I'm trying to convert a 24-bit image to Gray using ippiRGBToGray_8u_C3C1R function, but the output is corrupted when the image width cannot be divided with 8. For example, if the image width is 560, it works, but if it is 563 the output is corrupted. The image is allocated using the normal "new" keyword of C++ such as this

byte *src = new byte[width*height*3];

IppiSize roiSize = {width, height};

IppStatus s = ippiRGBToGray_8u_C3C1R (src,stride24,des,stride8,roiSize);

I am not using specific intel's new function. Must each row of the image start on a 32bit boundary? Why such corruption occur? I'm using IPPI 5.1

Vladimir_Dudnik · ‎11-27-2006

Hello,

there is no requirement to align image rows but if you do that you can expect better performance (because of efficient memory access).

In you piece of code, how do you calculate stride24 and stride8 parameters? Remember, image step, according IPP documentation is number of bytes (including any padding bytes) which required to keep one line of image. In your case stride24 should be width*3 and strude8 should be equal to width (if you do not use padding for your destination image).

Regards,
Vladimir

uus831 · ‎11-28-2006

I define stride8 as image width*bytes per pixel so, in the case of 8-bit destination, stride8 = width*1; and stride24= width*3. However, i'm still experiencing problems when the image width not divisible with 8. I'm using IPPI 5.1 on a Core Duo laptop.

Since the image is declared using new contiguously , i dont think there is any padding done at each rows.
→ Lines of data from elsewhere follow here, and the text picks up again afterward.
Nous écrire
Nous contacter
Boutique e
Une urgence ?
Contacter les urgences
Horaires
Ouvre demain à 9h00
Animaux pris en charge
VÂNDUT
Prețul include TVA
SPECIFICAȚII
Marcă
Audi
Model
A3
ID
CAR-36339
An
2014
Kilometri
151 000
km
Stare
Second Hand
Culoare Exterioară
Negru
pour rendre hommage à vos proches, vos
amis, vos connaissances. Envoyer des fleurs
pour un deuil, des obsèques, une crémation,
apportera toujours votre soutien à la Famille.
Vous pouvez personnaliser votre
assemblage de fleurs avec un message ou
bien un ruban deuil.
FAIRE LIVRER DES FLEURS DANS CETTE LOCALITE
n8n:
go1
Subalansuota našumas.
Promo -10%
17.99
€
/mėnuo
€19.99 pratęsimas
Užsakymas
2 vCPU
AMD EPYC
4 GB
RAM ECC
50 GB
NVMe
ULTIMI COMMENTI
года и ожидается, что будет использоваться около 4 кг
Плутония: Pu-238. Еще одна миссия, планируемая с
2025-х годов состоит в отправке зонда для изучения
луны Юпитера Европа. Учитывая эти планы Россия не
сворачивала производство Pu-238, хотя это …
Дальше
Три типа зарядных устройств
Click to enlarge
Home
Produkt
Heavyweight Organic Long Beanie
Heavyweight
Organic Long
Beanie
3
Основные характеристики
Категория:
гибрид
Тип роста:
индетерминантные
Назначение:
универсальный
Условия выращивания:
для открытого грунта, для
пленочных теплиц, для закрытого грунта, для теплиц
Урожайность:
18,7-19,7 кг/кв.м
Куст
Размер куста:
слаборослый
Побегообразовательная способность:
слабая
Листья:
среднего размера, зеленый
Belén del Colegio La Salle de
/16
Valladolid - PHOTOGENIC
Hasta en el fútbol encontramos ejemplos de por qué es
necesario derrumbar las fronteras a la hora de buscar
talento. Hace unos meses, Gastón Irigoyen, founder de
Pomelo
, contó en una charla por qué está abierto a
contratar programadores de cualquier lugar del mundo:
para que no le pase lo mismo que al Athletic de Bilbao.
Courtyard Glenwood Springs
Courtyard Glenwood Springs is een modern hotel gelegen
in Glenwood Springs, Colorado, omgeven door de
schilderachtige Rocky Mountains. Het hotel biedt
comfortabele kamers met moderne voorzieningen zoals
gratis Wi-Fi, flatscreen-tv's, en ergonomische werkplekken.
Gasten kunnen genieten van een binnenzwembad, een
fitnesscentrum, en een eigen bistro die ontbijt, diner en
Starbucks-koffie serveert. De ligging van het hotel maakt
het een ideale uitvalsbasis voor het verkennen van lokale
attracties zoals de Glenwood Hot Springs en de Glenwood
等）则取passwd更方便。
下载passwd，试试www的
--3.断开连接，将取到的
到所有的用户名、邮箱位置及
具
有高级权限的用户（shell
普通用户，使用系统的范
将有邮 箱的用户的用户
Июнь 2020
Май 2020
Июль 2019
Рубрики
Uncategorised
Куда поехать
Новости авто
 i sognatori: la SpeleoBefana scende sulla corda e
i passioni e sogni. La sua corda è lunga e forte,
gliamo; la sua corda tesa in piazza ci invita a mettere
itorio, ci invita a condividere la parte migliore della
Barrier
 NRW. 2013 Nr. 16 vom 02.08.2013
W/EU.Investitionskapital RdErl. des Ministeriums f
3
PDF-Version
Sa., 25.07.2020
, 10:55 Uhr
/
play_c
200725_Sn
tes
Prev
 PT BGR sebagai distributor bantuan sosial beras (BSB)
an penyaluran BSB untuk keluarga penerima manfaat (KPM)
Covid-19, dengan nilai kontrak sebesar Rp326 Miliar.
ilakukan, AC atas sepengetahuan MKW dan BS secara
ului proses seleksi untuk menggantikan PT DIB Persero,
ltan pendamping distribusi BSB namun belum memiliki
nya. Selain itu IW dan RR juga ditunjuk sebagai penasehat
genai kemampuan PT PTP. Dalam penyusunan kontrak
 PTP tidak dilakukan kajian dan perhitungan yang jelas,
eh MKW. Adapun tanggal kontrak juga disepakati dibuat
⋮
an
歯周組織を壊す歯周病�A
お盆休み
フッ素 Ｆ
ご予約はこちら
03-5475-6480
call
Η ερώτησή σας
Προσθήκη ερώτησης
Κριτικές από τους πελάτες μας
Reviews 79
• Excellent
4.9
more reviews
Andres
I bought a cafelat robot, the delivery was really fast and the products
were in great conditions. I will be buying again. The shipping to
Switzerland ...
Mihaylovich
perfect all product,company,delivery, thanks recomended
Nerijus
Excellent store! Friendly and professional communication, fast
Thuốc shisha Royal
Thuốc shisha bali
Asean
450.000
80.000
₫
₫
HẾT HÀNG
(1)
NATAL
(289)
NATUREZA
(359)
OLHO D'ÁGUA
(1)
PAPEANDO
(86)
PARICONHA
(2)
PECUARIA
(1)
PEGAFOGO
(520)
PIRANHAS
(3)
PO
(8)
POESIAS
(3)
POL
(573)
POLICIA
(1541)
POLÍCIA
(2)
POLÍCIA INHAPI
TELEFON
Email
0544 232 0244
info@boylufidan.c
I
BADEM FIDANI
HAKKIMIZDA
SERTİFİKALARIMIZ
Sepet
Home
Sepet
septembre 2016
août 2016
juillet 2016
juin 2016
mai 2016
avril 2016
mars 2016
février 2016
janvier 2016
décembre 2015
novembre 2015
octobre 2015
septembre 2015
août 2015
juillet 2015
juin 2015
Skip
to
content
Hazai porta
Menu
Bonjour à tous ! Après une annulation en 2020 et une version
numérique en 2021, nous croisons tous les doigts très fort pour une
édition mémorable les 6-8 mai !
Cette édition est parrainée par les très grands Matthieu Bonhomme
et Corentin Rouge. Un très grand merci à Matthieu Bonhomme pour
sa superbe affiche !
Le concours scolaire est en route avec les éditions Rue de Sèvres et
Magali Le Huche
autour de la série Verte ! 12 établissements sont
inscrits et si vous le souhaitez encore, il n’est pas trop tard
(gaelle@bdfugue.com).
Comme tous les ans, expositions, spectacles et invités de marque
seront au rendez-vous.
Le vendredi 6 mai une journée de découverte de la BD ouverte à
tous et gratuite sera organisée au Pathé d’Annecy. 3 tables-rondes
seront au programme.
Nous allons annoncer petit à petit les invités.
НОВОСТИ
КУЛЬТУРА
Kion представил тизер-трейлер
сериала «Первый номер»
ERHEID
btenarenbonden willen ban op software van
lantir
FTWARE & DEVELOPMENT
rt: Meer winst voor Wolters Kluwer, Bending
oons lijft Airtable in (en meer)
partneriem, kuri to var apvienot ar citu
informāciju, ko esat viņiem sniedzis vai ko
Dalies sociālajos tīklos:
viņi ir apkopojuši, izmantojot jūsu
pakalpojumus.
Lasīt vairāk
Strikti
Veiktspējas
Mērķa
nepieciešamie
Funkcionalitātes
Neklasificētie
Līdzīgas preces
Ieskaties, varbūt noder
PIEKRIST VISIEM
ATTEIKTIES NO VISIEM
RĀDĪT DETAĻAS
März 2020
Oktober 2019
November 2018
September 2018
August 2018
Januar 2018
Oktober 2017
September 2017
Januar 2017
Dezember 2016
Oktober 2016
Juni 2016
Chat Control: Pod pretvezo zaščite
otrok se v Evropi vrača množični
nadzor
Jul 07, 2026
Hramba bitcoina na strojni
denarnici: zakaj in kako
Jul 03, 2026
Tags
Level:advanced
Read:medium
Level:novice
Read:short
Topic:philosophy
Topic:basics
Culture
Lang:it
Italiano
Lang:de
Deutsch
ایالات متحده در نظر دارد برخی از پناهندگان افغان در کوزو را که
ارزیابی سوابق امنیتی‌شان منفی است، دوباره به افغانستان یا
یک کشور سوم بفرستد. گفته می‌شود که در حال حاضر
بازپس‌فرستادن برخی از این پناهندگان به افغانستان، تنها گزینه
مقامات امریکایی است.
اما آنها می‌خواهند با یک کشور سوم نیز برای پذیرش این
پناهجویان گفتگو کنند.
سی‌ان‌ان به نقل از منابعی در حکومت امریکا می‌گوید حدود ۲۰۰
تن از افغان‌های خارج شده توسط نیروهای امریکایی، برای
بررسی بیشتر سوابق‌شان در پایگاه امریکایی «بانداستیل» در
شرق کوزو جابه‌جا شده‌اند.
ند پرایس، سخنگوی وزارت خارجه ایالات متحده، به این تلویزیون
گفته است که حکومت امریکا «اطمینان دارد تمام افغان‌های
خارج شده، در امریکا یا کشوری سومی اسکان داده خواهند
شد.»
A simple C++ grayscale code however has no problems with any width size of the image.

int r,g,b;
int pos;
do{
pos = end*3;
r = *(pSrc+pos)*3735;
g = *(pSrc+pos+1)*19234;
b = *(pSrc+pos+2)*9797;
*(pDest+end) = ( r+ g +b )>>15;end--;
}while (end >=0);
Is there anything else i should know? What is the cause of my problems? I wish i can post 
the output picture for viewing.

Vladimir_Dudnik · ‎11-30-2006

If you have issues when image width is not divisable to 8 ti means that there is some padding in your image, and you need to pay attention to it

Vladimir

uus831 · ‎12-01-2006

Thanks, you are right! I was loading the bitmap from GDI+, and it seems it is automatically padded. I have fixed the problem. What suprises me is that the normal C++ code runs fine...

Thanks, and i'll be more careful next time! :)

Vladimir_Dudnik · ‎12-03-2006

Great. By the way, "normal" C++ code should corrupt memory n that case, it can not be detected in simple program, by might lead to errors which quite difficult to locate in complex program.

Vladimir